About SMAD
This page provides a technical overview of the software stack, HPC environment, screening workflows, and the policies around using and citing SMAD in scientific work.
Software stack
SMAD is built as a modular scientific platform. The current instance runs on:
- Backend: FastAPI (Python) for high‑performance REST and WebSocket APIs.
- Database: SQLite with SQLAlchemy ORM for structured materials data.
- Remote access: Paramiko‑based SSH bridge for interacting with HPC login nodes.
- Frontend: Bootstrap 5 with custom CSS for a lightweight, responsive UI.
- Automation & AI: Pluggable Python workflows for optimization, surrogate models, and active learning.
You can extend this stack with additional databases, schedulers, or AI libraries according to the needs of your project or institution.
HPC & infrastructure
SMAD is designed to sit on top of institutional HPC clusters or cloud‑based resources. Typical deployments include:
- Login nodes accessed via SSH for job submission and monitoring.
- Schedulers such as SLURM, PBS, or similar batch systems.
- Compute partitions with CPU‑only and GPU‑accelerated nodes.
- High‑performance storage for wavefunctions, checkpoints, and derived datasets.
This instance exposes an experimental cluster console for lightweight commands; production workflows should be encoded as automated pipelines rather than manual terminal usage.
Screening and optimization workflows
SMAD supports multi‑stage superconducting materials discovery campaigns. A typical workflow is:
- Curate candidate structures (from databases or generative models).
- Submit large‑scale electronic‑structure or model Hamiltonian calculations on the cluster.
- Aggregate results into the SMAD database with metadata and provenance.
- Train surrogate models to predict \(T_c\), stability, and other target properties.
- Use active learning or Bayesian optimization to propose new candidates.
- Iterate until convergence on high‑value superconducting families.
The exact codes (e.g. DFT, DMFT, Monte Carlo) and optimization strategies can be customized for your project and should be documented in your workflow configuration or lab documentation.
News & updates
Use this space to track major changes to the SMAD platform and your discovery campaigns.
- [YYYY‑MM‑DD] Initial deployment of SMAD on the superconductivity cluster.
- [YYYY‑MM‑DD] Added automated screening workflow for layered cuprates.
- [YYYY‑MM‑DD] Integrated new AI model for predicting critical temperatures.
Replace these placeholder entries with your real release notes, campaign milestones, or announcements for collaborators.
Publications using SMAD
List peer‑reviewed articles, preprints, and conference contributions that used SMAD or data generated by SMAD.
- [Author et al.] Title of superconducting materials paper, Journal / arXiv:XXXX.XXXXX (Year).
- [Author et al.] High‑throughput search for unconventional superconductors, Conference / Workshop (Year).
You can link each entry to a DOI, arXiv record, or institutional repository.
Terms of use
SMAD is intended for research and educational purposes. Access may be restricted to members of a specific institution, collaboration, or project.

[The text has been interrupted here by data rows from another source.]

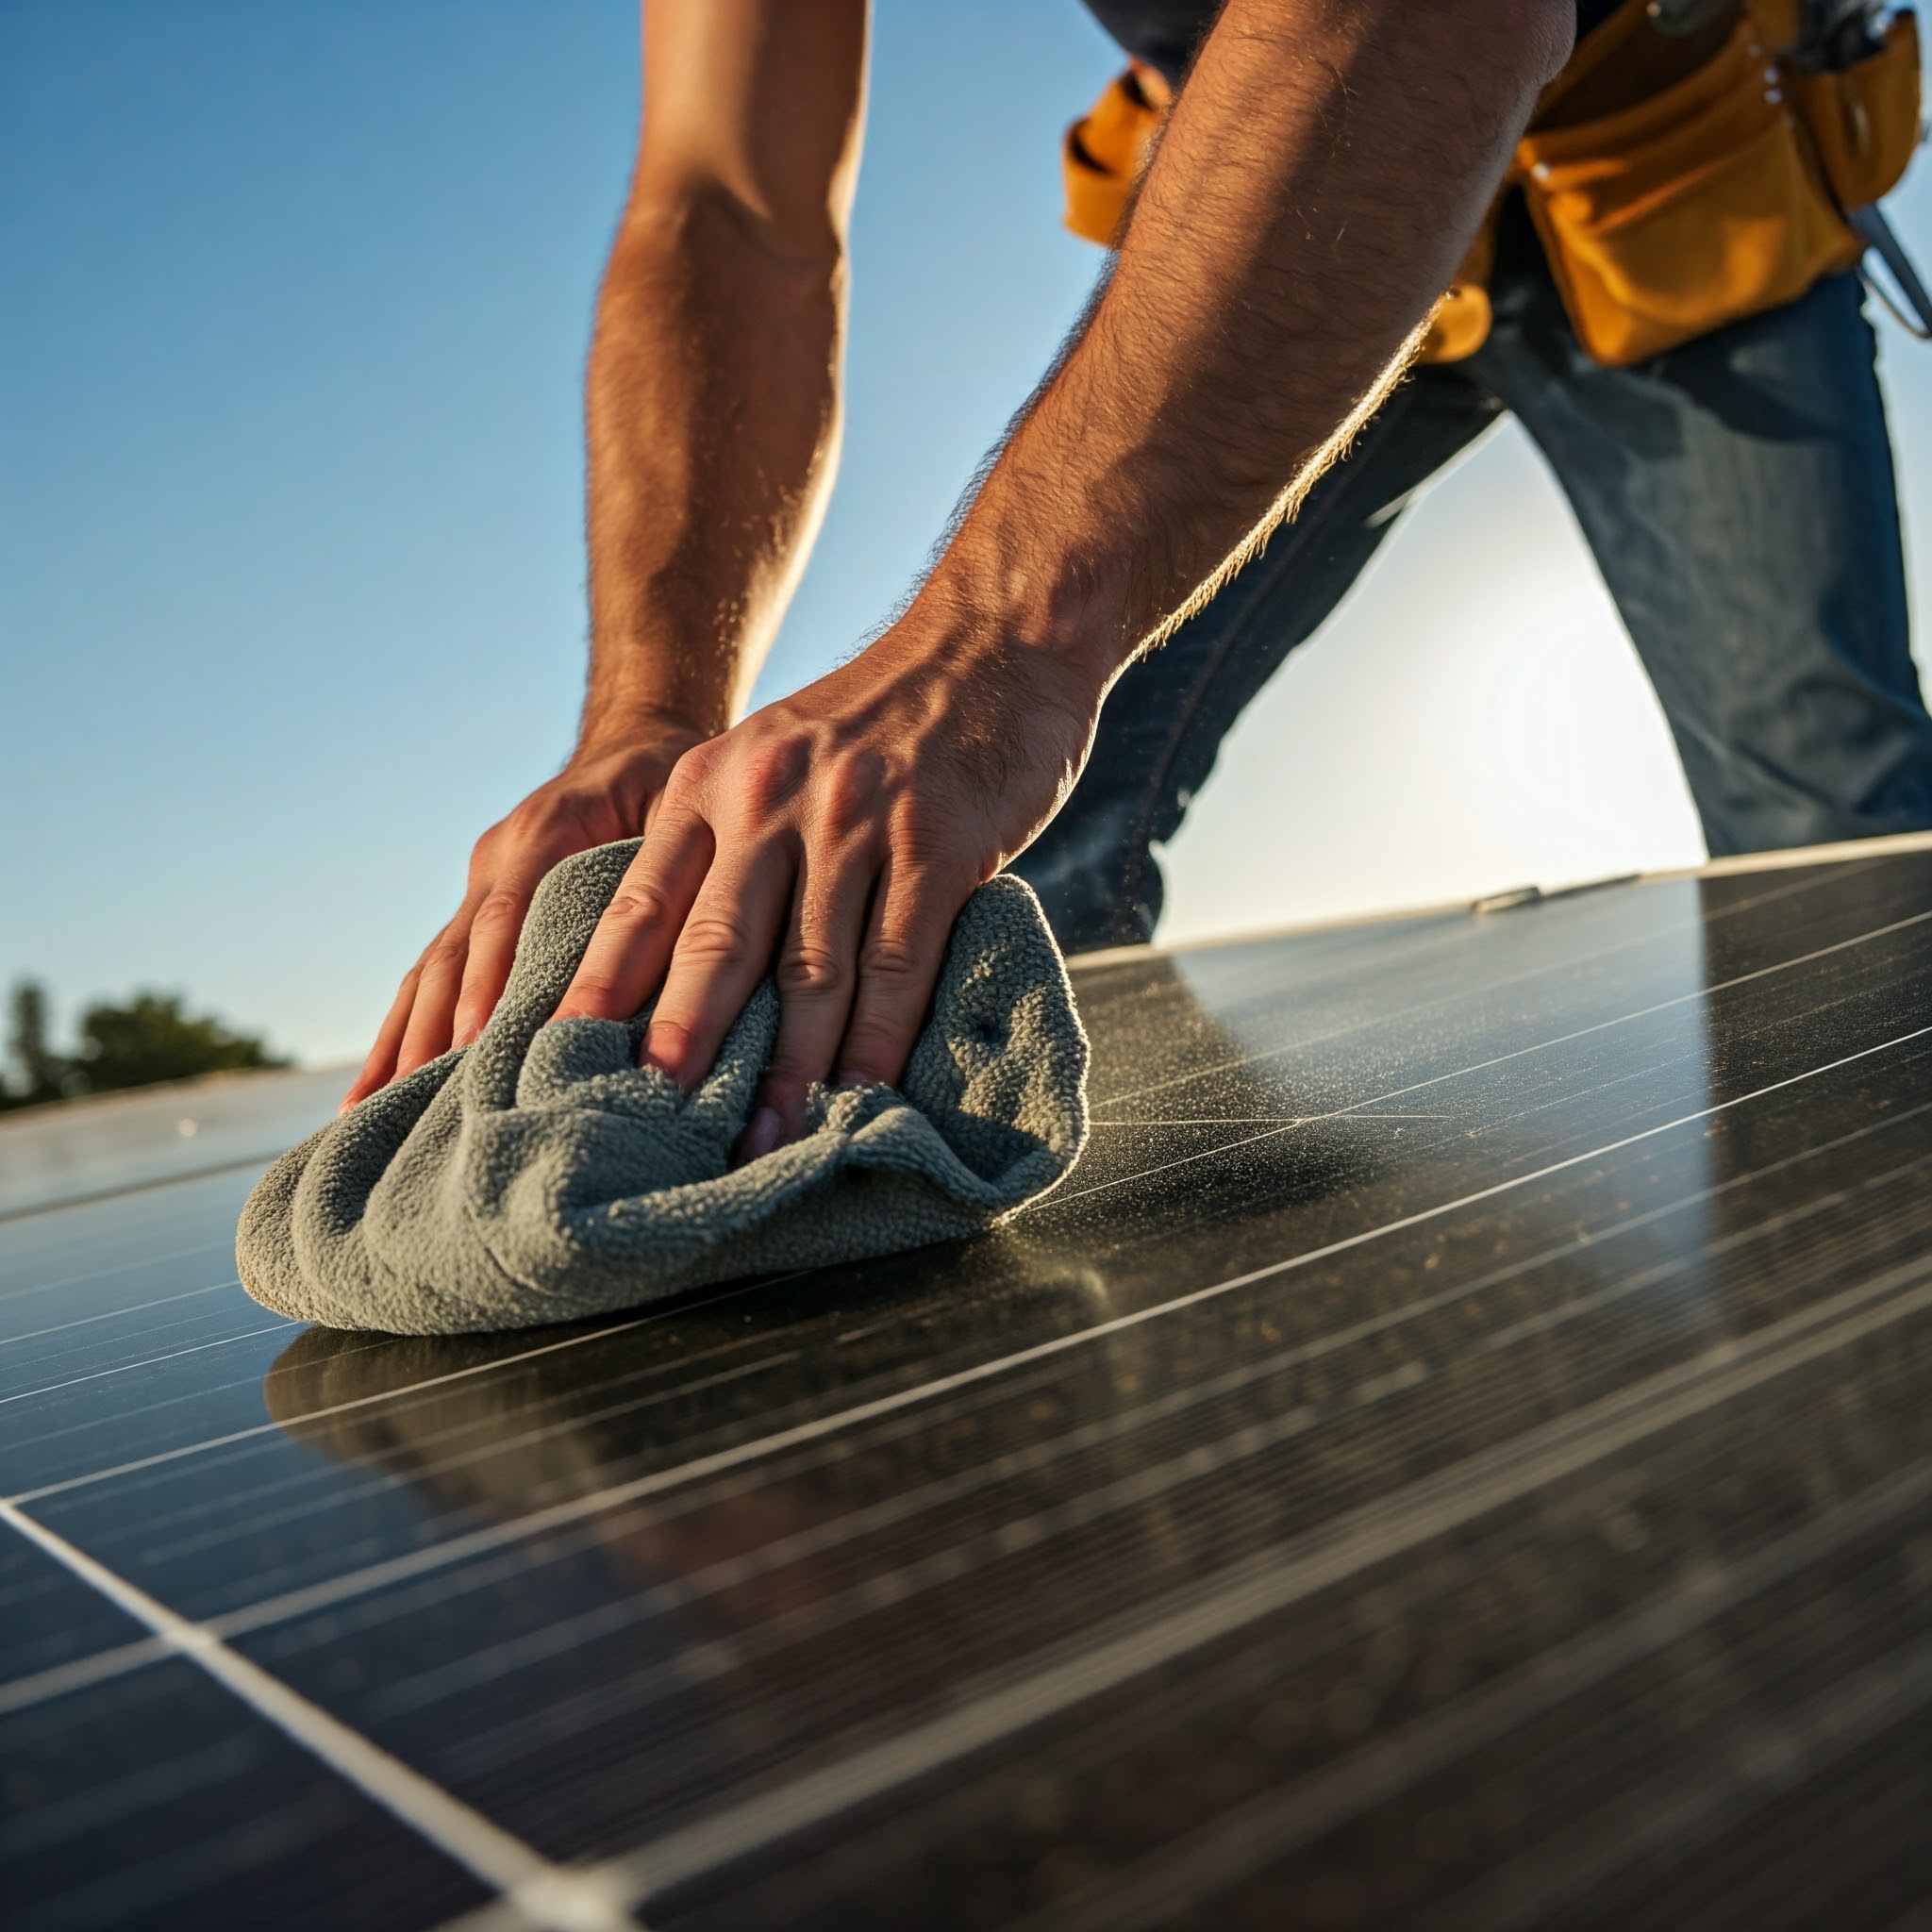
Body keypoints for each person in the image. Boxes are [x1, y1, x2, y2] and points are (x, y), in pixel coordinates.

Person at [343, 0, 1932, 1164]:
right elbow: (729, 201)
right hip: (1293, 216)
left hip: (1669, 184)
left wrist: (985, 646)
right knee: (1006, 844)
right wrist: (649, 713)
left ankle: (1872, 1314)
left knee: (1830, 817)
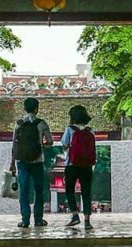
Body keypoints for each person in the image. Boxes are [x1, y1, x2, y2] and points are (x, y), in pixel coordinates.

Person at [11, 96, 51, 229]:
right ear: (36, 109)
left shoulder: (18, 123)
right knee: (38, 190)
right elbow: (50, 142)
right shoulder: (42, 124)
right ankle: (38, 219)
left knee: (24, 191)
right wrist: (41, 145)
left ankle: (25, 220)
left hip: (22, 161)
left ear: (24, 108)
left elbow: (14, 145)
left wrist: (12, 163)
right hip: (38, 161)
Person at [60, 104, 96, 229]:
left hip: (72, 164)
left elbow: (64, 144)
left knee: (70, 190)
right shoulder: (90, 130)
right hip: (86, 166)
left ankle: (75, 215)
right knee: (86, 191)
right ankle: (87, 220)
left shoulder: (69, 130)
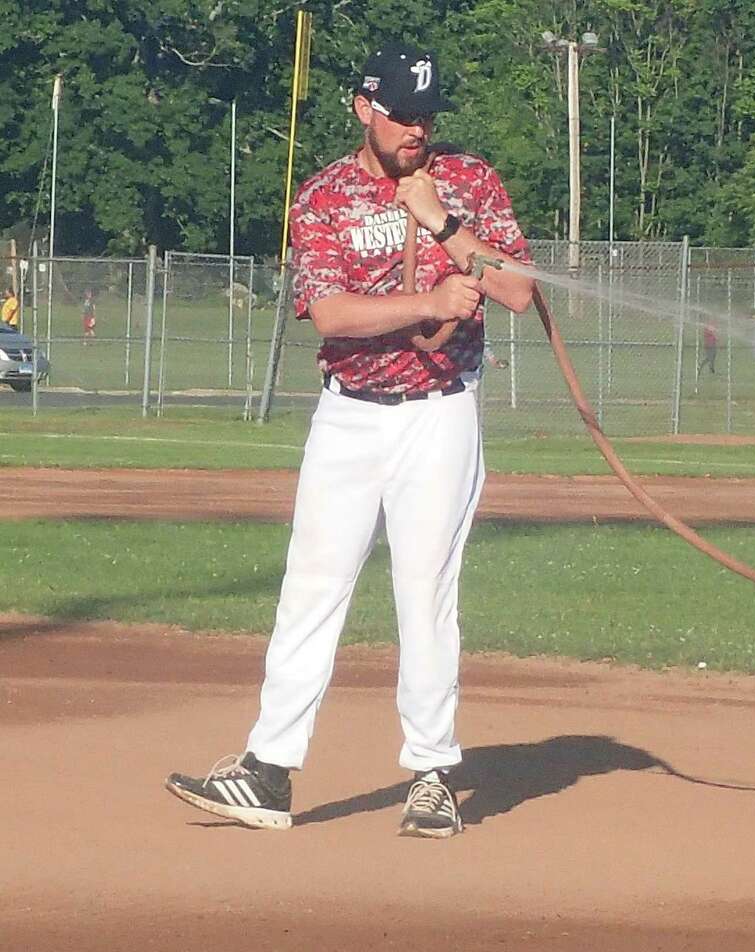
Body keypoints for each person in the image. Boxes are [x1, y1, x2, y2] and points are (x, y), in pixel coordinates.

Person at [165, 41, 534, 839]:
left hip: (439, 413)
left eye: (427, 116)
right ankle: (269, 772)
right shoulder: (324, 196)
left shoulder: (468, 181)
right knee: (310, 588)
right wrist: (429, 298)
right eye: (402, 113)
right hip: (349, 412)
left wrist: (442, 221)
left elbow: (516, 288)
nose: (417, 129)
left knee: (426, 595)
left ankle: (432, 773)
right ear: (365, 107)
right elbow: (329, 314)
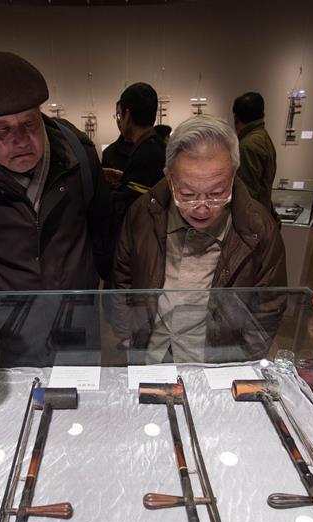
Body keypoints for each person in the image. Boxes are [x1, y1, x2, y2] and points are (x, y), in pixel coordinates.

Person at [0, 50, 111, 291]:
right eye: (3, 130)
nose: (22, 141)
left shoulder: (77, 156)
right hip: (7, 320)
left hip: (77, 313)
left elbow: (102, 228)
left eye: (30, 123)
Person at [114, 115, 287, 363]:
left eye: (217, 193)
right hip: (152, 351)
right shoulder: (143, 213)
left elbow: (268, 307)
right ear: (169, 176)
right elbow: (123, 278)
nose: (202, 208)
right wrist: (126, 334)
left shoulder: (259, 228)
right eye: (187, 194)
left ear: (234, 174)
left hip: (216, 361)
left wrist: (242, 363)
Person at [106, 83, 166, 251]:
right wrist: (122, 180)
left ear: (127, 115)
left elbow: (133, 206)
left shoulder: (146, 152)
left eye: (119, 115)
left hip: (142, 246)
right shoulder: (155, 146)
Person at [233, 92, 277, 217]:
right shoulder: (262, 137)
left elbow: (246, 192)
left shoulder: (248, 145)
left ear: (236, 117)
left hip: (253, 216)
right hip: (260, 211)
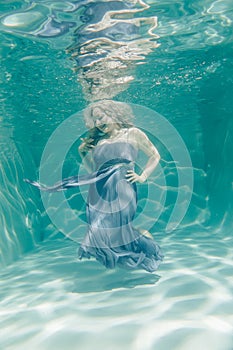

- Data responsibility: Users are responsible for verifying and interpreting results.
- Compliance: All usage must comply with institutional HPC policies and software licenses.
- Security: Do not store sensitive personal data; SSH access should use keys and strong practices.
- Attribution: Publications must acknowledge SMAD and relevant funding sources.
Replace or extend this text with your official legal terms, institutional policies, or license statements.
How to cite SMAD
If you use SMAD in a publication, please cite it so that others can trace the computational infrastructure behind your results. A suggested citation format is:
Text citation: “This work used the SMAD (Superconducting Materials Automated Discovery) platform for high‑throughput screening and analysis of superconducting materials.”
BibTeX (example):
@misc{smad_platform,
title = {SMAD: A Platform for Automated Discovery of Superconducting Materials},
author = {Your Name and Collaborators},
year = {2026},
howpublished = {\url{https://smad.live}},
note = {High-performance computing and AI-assisted materials discovery platform}
}
Update authors, year, and other fields once a formal software paper or institutional report is available.